Kultur

Buchverlage zeigen sich entsetzt über BGH-Urteil

Die Zahlung eines pauschalen Anteils von Tantiemen an Verlage durch die VG Wort ist nicht erlaubt, wie der Bundesgerichtshof (BGH) in Karlsruhe am Donnerstag urteilte. Die VG Wort, die die Urheberrechte von rund 490.000 Autoren und Journalisten wahrnimmt, muss ihren Verteilungsplan nun von Grund auf ändern. Die Verlage rechnen mit
Rückzahlungen an die Gesellschaft in Millionenhöhe.

VG-Wort-Autoren wie Journalisten, Buchautoren oder auch Verfasser
wissenschaftlicher Artikel können mit der 1958 gegründeten VG Wort einen sogenannten Wahrnehmungsvertrag abschließen. Die VG Wort wird damit
ermächtigt, die Urheberrechte der Autoren geltend zu machen. Sie erhebt
daher von Bibliotheken, Kopiergeräteherstellern und auch PC- und Druckerherstellern eine „angemessene“ Urheberabgabe.

Der Verteilungsplan der VG Wort sieht vor, dass nicht nur die Urheber
an den Einnahmen beteiligt werden.
Für das Jahr 2014 hatten rund 6600 Verlage einen pauschalen Anteil in Höhe von bis zu 50 Prozent der Einnahmen erhalten.

„Die Vergütungsansprüche stehen kraft Gesetzes den Urhebern zu“

Gegen diese Verteilung klagte der Urheberrechtsexperte und Autor wissenschaftlicher Artikel Martin Vogel.
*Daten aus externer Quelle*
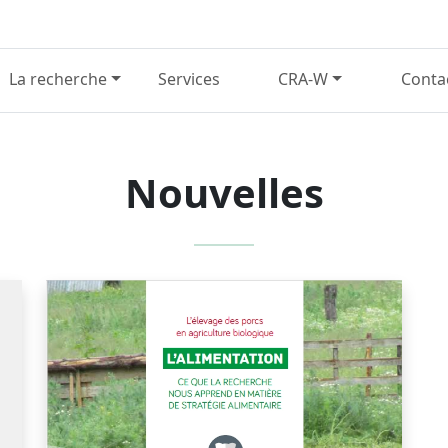
La recherche
Services
CRA-W
Conta
Nouvelles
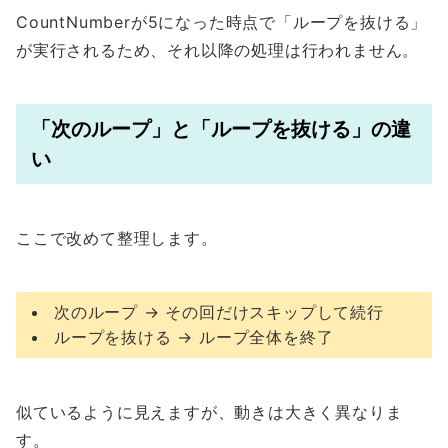
CountNumberが5になった時点で「ループを抜ける」
が実行されるため、それ以降の処理は行われません。
「次のループ」と「ループを抜ける」の違
い
ここで改めて整理します。
次のループ → その回だけスキップして続行
ループを抜ける → ループ全体を終了
似ているように見えますが、動きは大きく異なりま
す。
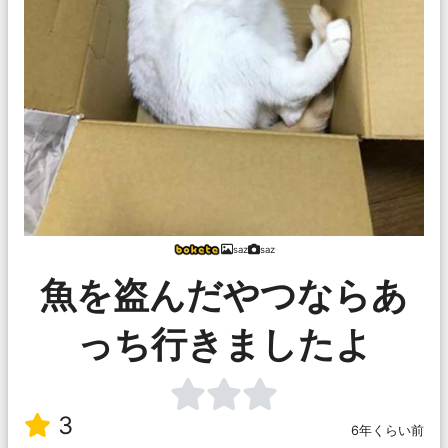
saz
saz
魚を盗んだやつならあ
っち行きましたよ
3
6年くらい前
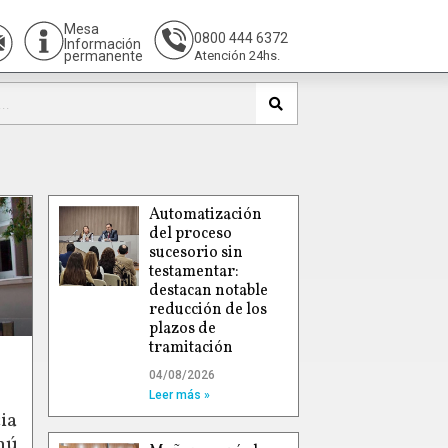
Mesa
0800 444 6372
Información
permanente
Atención 24hs.
Automatización
del proceso
sucesorio sin
testamentar:
destacan notable
reducción de los
plazos de
tramitación
04/08/2026
Leer más »
ia
hú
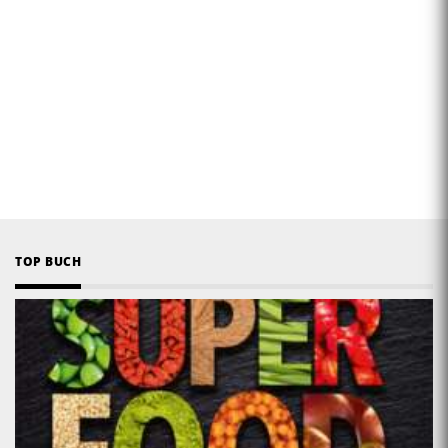
TOP BUCH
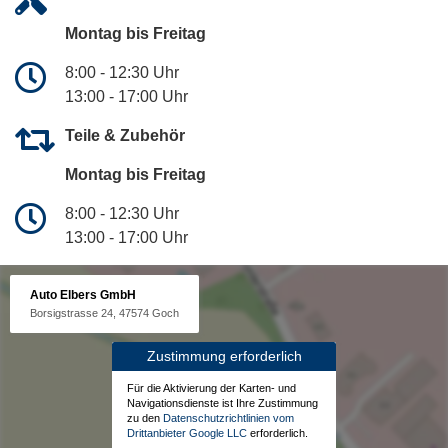
Montag bis Freitag
8:00 - 12:30 Uhr
13:00 - 17:00 Uhr
Teile & Zubehör
Montag bis Freitag
8:00 - 12:30 Uhr
13:00 - 17:00 Uhr
Auto Elbers GmbH
Borsigstrasse 24, 47574 Goch
Zustimmung erforderlich
Für die Aktivierung der Karten- und
Navigationsdienste ist Ihre Zustimmung
zu den
Datenschutzrichtlinien vom
Drittanbieter Google LLC
erforderlich.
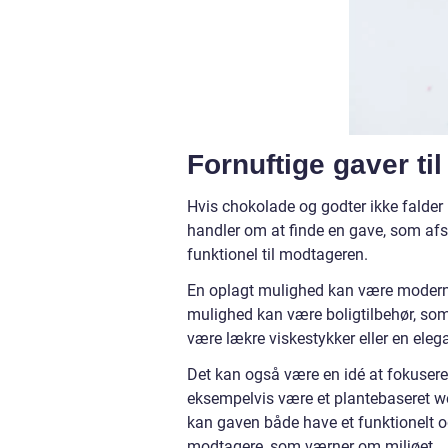
Fornuftige gaver ti
Hvis chokolade og godter ikke falder 
handler om at finde en gave, som afs
funktionel til modtageren.
En oplagt mulighed kan være modern
mulighed kan være boligtilbehør, so
være lækre viskestykker eller en eleg
Det kan også være en idé at fokuser
eksempelvis være et plantebaseret 
kan gaven både have et funktionelt o
modtagere, som værner om miljøet.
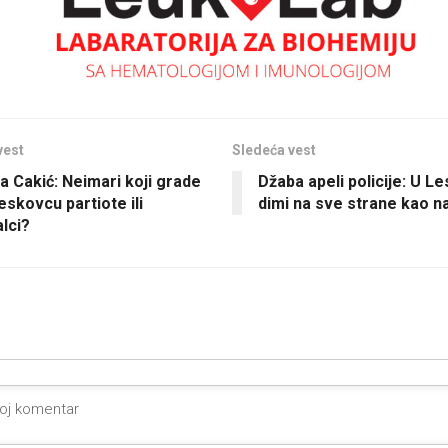
vest
Sledeća vest
a Cakić: Neimari koji grade
Džaba apeli policije: U L
eskovcu partiote ili
dimi na sve strane kao na
alci?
Eine pauschale Beteiligung von Verlagen an den Urheberrechtseinnahmen sei nach EU-Recht und den deutschen gesetzlichen Bestimmungen nicht zulässig. Ausschließlich die Autoren seien Inhaber des Urheberrechts, sodass ihnen auch die vollen Einnahmen zustünden.

Die Verlage argumentierten dagegen, dass sie die Nutzungsrechte von den
Urhebern übertragen bekämen. Der BGH urteilte nun, dass eine Verwertungsgesellschaft ihre Urheberrechtseinnahmen „ausschließlich an die Inhaber dieser Rechte und Ansprüche“ zahlen darf. Es sei daher unzulässig, dass die VG Wort Verlage pauschal an den Einnahmen beteiligt, ohne dass diese eigene Urheberrechte geltend machen können.

„Den Verlegern stehen nach dem Urheberrechtsgesetz keine eigenen Rechte oder Ansprüche zu“, die von der VG Wort wahrgenommen werden könnten, hieß es. „Die gesetzlichen Vergütungsansprüche für die Nutzung verlegter Werke stehen kraft Gesetzes originär den Urhebern zu“, betonten die Karlsruher Richter. Diese Vergütungsansprüche seien den Verlagen von den Urhebern auch nicht in einem solchen Umfang eingeräumt worden, „der es rechtfertigen könnte, die Hälfte der Einnahmen an die Verlage auszuschütten“.

Der Börsenverein kritisierte den Richterspruch. „Das Urteil ist kulturpolitisch höchst problematisch. Es beendet das seit Jahrzehnten bestehende fruchtbare Miteinander von Urhebern und Verlagen in den urheberrechtlichen Verwertungsgesellschaften. Wir brauchen umgehend eine gesetzliche
Korrektur der Entscheidungen von
BGH und Europäischem Gerichtshof, sonst droht die Insolvenz etlicher kleiner und mittlerer Verlage“, sagt
Alexander Skipis, Hauptgeschäftsführer des Börsenvereins des Deutschen Buchhandels.